TEXT FOR ANALYSIS:
For the last few days I’ve been messing with ColdFusion exception handling, specifically on the TRY/CATCH block side. At first I was greatly intrigued by the fact that you could throw exceptions based off Java classes derived from the RuntimeExceptionclass. That would look something like this.
<cfset illegalArgument = CreateObject("java", "java.lang.IllegalArgumentException").init("Bad argument dude!")>
<cftry>
<!--- Do some code here. Throw a fake exception for demonstration purposes --->
<cfif 1 NEQ 2><cfthrow object="#illegalArgument#"></cfif>
<cfcatch type="Any">
<cfdump var="#CFCATCH#">
</cfcatch>
</cftry>
This code instantiates an object of type IllegalArgumentException and throws an error upon a test condition failure (albeit a false one). This may not seem like much on the surface but what this means is that you can create your own custom exception classes to handle conditions where an error should occur, and you’d like execution flow to cease and be rerouted.
Let’s say that you wanted to throw an error if a phone number posted to the page wasn’t formatted like 999-999-9999. Let us also say that you wanted to create a custom error class in Java to be thrown on this condition. Here is what the java class, and the code to use it would look like.
import java.lang.RuntimeException;
import java.lang.String;
public class myPhoneNumberFormatException extends RuntimeException {
public myPhoneNumberFormatException() { super(); }
public myPhoneNumberFormatException(String message) { super(message); }
}
To use it…
<cfset phoneNumberFormatException = CreateObject("java", "myPhoneNumberFormatException").init("Invalid phone number format!")>
<cftry>
<cfif NOT phoneNumber.trim().matches('[0-9]{3}-[0-9]{3}-[0-9]{4}'>
<cfthrow object="#phoneNumberFormatException#">
</cfif>
<cfcatch type="Any">
<cfdump var="#CFCATCH#">
</cfcatch>
</cftry>
After going through all this, though, I began to question if there was any added benefit into diving into the Java side versus just using a technique of defining exception error codes and messages in a structure, for example. Then, after trying this, I also realized that ColdFusion provides the execution stack to you after an exception has been thrown. Perfect!
So at this point I was pretty happy… But then I discovered that THROW and RETHROW DO NOT EXIST IN CFSCRIPT!!! Oh… my… gawd… BAH!!
Aside from that last little disappointment I am quite happy with the mechanisms that ColdFusion provides for TRY/CATCH exception handling.

WHAT TO WORK ON:
Rewrite the ColdFusion exception-handling text, starting with "So at this point" and going on through "TRY/CATCH exception handling.", with "disappointment" replaced by "letdown".

Items listed in a dataset:
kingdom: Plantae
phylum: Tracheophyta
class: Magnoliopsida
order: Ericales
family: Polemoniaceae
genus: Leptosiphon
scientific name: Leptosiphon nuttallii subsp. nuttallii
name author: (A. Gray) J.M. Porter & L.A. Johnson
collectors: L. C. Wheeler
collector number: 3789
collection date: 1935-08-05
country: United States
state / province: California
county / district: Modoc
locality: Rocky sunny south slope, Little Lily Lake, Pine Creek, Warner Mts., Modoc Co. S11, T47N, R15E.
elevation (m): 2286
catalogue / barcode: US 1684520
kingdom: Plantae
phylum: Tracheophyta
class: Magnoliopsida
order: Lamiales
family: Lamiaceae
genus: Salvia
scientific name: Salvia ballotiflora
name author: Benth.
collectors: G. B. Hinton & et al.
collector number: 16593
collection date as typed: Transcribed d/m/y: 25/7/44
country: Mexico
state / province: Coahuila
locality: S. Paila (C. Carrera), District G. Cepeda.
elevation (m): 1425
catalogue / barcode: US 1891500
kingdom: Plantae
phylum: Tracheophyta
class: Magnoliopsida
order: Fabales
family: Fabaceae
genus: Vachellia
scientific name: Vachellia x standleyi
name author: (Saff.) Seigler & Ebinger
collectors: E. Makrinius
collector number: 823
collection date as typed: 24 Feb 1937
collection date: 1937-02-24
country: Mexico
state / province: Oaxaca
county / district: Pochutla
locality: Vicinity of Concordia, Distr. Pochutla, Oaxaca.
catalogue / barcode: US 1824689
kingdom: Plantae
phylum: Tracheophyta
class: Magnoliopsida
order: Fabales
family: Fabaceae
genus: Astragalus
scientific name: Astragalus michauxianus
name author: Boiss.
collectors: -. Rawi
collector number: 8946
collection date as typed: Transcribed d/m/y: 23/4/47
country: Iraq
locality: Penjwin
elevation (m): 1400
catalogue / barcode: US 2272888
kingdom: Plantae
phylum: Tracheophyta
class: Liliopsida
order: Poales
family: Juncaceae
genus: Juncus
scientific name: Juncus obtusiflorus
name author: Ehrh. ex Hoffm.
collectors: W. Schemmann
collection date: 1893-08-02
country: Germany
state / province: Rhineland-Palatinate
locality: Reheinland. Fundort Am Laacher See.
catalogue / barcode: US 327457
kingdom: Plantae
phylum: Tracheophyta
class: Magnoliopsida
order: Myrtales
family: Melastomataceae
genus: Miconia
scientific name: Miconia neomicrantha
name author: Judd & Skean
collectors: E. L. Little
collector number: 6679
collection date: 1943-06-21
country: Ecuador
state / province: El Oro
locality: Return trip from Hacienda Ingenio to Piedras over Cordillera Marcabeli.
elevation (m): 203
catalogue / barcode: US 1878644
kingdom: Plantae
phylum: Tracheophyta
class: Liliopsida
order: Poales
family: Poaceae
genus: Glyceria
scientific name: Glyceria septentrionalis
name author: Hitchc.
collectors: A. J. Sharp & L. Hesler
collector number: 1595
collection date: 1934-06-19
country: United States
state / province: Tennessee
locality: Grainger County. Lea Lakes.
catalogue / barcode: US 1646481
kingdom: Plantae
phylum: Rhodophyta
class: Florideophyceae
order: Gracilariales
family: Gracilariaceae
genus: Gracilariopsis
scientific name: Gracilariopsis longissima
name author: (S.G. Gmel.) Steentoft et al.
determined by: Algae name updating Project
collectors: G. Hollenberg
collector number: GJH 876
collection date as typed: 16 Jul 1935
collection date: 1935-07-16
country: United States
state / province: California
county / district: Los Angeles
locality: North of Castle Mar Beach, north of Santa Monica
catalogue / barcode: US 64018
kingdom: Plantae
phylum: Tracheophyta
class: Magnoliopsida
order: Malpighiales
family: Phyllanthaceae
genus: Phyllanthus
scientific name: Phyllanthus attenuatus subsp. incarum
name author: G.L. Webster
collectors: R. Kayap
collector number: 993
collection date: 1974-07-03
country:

EXERCISE SOLUTION:
So at this point I was pretty happy… But then I discovered that THROW and RETHROW DO NOT EXIST IN CFSCRIPT!!! Oh… my… gawd… BAH!!
Aside from that last little letdown I am quite happy with the mechanisms that ColdFusion provides for TRY/CATCH exception handling.